Walking through nature awakens the best instincts in most people. Solidarity with those in need leads people to unimaginable gestures, which give joy to those who made them and to those who receive them. They are all actions that arise spontaneously and selflessly,and so are quickly forgotten.
Tourism and trekking: what kind of potentials has our country also in view of the Jubilee?
Trekking, or hiking, means walking in the territory. A new form of tourism is the "slow tourism": it means travelling through a territory slowly, possibly walking to know it intimately. The best way to discover the emotions the territory can give you is walk through it, looking for all the material and immaterial values that it possess. The colors, the smells, the flavors, traditions and customs, the welcome, derive from the past that has shaped those lands, those societies, those foods.
Walking consciously allows to better understand what happens in that territory and get to its essence. And the discovery of intangible values enriches the “Camminanti” - the Walkers (term used by Pope Francis) and the territories too, that are received by these profound visitors who will take the experience with them by publishing it in their places of origin, as they always did the Pilgrims/”Camminanti” for thousands of years.
In which regions is this consciousness growing?
This new tourism is surprisingly growing around the world: some regions (Tuscany with the Via Francigena) have realized it and they implement investment policies obtaining remarkable achievements in economic and social development.
The opportunity to give more life to the slow tourism will come, no doubt, from the 26th Jubilee that Pope Francis held from December 8th until November 20th 2016 and it is dedicated to the theme of mercy and love. Many pilgrims will come to Italy and many will be interested in slow tourism and they will look for love feelings, to give and receive, and thus satisfy the rising and irrepressible need to feel "good" about themselves.

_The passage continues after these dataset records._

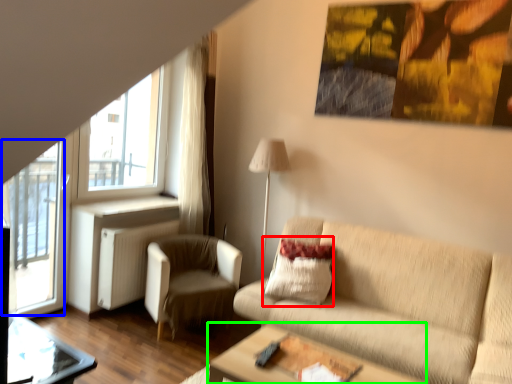
Question: Based on their relative distances, which object is farther from pillow (highlighted by a red box)? Choose from screen door (highlighted by a blue box) and table (highlighted by a green box).

Choices:
 (A) screen door
 (B) table

Answer: (A)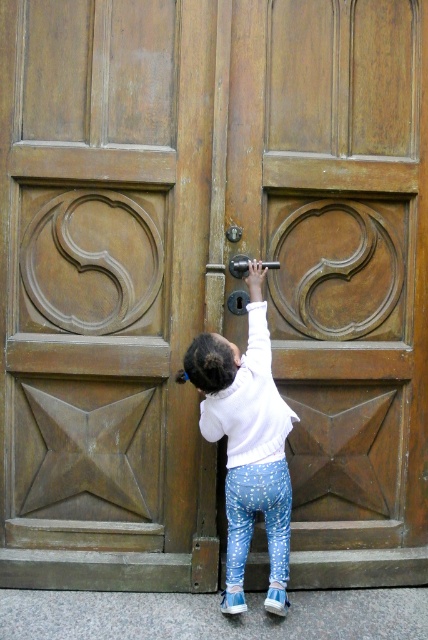
Question: Can you confirm if white soft sweater at center is positioned above polished brass door handle at center?

Choices:
 (A) no
 (B) yes

Answer: (A)

Question: Is white soft sweater at center to the left of polished brass door handle at center from the viewer's perspective?

Choices:
 (A) yes
 (B) no

Answer: (B)

Question: Which point appears closest to the camera in this image?

Choices:
 (A) (214, 268)
 (B) (259, 330)

Answer: (B)

Question: Which point is closer to the camera?

Choices:
 (A) (258, 268)
 (B) (211, 272)

Answer: (A)

Question: Can you confirm if white soft sweater at center is smaller than polished brass door handle at center?

Choices:
 (A) no
 (B) yes

Answer: (A)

The territories that will understand and will welcome in a simple and genuine way these new tourists will benefit from this Jubilee opportunity. They won’t have to build expensive cathedrals but just knowledge opportunities of our wonderful territories steeped in nature and history!

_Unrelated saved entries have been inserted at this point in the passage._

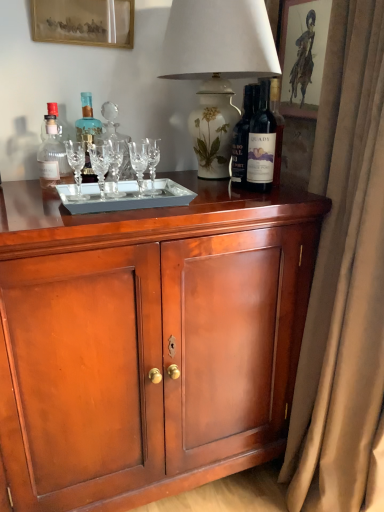
Locate an element on the screen. free space above mahogany cabinet at center (from a real-world perspective) is located at coordinates (163, 178).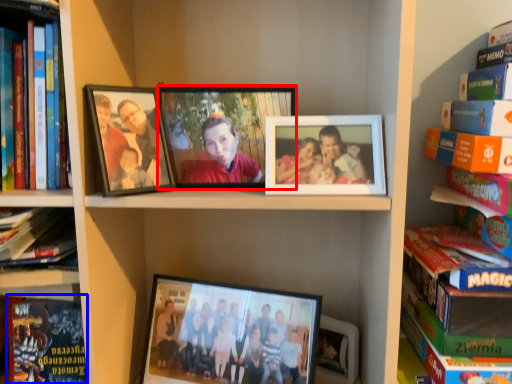
Question: Which of the following is the closest to the observer, picture frame (highlighted by a red box) or paperback book (highlighted by a blue box)?

Choices:
 (A) picture frame
 (B) paperback book

Answer: (A)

In this regard, when you walked abroad have you found large differences in the systems of trekkers welcoming and path management compared to Italy?
The only country that is opening up to hiking and to Paths, in addition to Spain with the Camino de Santiago, is Italy (which in general has a mountain and an environment culture already settled in the regions of the north) which is doing good progress on the welcoming dedicated to this activity. The south regions are struggling to adapt to these new tourism products; the concerned Authorities still lack needed skills to implement an appropriate, coherent and lasting policy of sector interventions.
What kind of approach would you recommend to those who approach for the first time to... long-range trekking?
The reasons that lead to do long distances are crucial to a satisfactory success. A good physical condition is recommended if you don’t want to suffer too much, muscle aches are right around the corner. Finally, a research (also guided) of technical material that helps to prevent or limit any physical damage.
What other projects do you have in your mind?
Make my experience available in the implementation of the Via Francigena in the South and keep on walking as long as God wills.